Universal Dice is one of those bands that have been plugging away on the margins of the mainstream music scene for a number of years and never getting the widespread attention they deserve. Their latest effort, a sixteen song rock opera called birth, love, hate, death, will likely make some head way with them raising their artistic profile while still throwing down a gauntlet of sorts for listeners. These are easily digestible tunes, but main songwriter Gerry Dantone isn’t happy with just entertaining audiences with some snappy collection of cuts – instead, he brings accessibility and intelligence together in a single package that manages to balance giving a good time to the audience while still asking them to involve themselves with interesting characters that Dantone’s songwriting gives powerful voice to. It’s an effort from front to back that should more than satisfy the band’s longtime fans and earn them reams of newfound respect.
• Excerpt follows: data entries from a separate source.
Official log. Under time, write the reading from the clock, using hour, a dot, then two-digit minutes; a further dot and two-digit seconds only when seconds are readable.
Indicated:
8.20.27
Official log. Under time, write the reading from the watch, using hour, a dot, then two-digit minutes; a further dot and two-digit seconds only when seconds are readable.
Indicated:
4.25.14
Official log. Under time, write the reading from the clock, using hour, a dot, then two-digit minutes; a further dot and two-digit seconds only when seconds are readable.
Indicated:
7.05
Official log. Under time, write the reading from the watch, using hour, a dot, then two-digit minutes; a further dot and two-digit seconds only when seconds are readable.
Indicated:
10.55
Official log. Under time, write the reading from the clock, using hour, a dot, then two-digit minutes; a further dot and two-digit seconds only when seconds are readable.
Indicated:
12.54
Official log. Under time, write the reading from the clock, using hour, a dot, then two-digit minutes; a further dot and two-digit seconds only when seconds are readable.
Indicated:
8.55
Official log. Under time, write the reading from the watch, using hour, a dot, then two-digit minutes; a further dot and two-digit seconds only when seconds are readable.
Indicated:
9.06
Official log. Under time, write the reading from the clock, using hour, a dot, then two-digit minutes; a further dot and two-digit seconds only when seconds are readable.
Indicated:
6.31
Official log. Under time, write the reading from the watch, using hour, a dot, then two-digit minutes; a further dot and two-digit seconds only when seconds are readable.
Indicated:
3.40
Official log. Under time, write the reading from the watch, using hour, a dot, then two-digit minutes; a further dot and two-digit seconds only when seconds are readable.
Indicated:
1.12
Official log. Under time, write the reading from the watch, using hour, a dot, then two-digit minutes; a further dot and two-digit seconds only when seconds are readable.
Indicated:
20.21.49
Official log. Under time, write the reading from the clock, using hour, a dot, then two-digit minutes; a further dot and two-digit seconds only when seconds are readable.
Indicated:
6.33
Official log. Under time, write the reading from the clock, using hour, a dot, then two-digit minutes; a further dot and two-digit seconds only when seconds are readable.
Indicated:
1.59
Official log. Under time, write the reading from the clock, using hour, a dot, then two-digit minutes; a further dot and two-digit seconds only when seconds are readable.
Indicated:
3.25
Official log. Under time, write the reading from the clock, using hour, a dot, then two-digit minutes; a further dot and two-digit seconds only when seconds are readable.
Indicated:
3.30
“Welcome to the World”, “The Prophet”, “Take Me Home”, and “Danielle” are representative of a particular style that works well for Universal Dice over and over again on this release. The mid-tempo rock strut or slide, with accompanying strong guitar work and drumming, repeatedly gets a workout on birth, love, hate, death and finds its finest expression in the aforementioned songs, especially the second and third. “Welcome to the World”, however, shouldn’t be glossed over as a great opener for an album is an increasingly rare thing. There’s a more considered line of attack taken with their slightly slowed down counterparts like “Your Son”, “I Love It When They Hate It”, and “I Know What I’m Doin’”, among others, and that’s evidence of a moodier character driving these songs and they are as artfully handled as any of the earlier tunes. Dantone largely avoids the ballad form on the album until its well into its second half, but the early cut “I Wish I Could Tell You This” perfectly embodies how these tunes come across like there’s considerable personal stakes involved in this work while still existing within the confines of Dantone’s storytelling.

The album’s final lap ranks among its most interesting features. Like any good plotter, Dantone realizes he needs to wind down his storyline in a considered way that listeners who’ve stuck it out with the album will appreciate and the final tally of “Man Enough, “I’m No Good for You”, “Sleeping Alone”, “One Day at a Time”, and the ending “Forever” moves the audience through a variety of musical touches with the same skillfulness we’ve experienced earlier, but conscious that things are coming to a close. The acoustic strains of the final two songs stands out against the largely rock leanings of this effort and finishes off birth, love, hate, death with the discerning sensibility you might expect. Universal Dice has produced progressively bolder and bolder works since they first debuted and their latest ranks among the most ambitious efforts released in recent memory. Gerry Dantone’s rock opera is a fully realized heart and mind experience.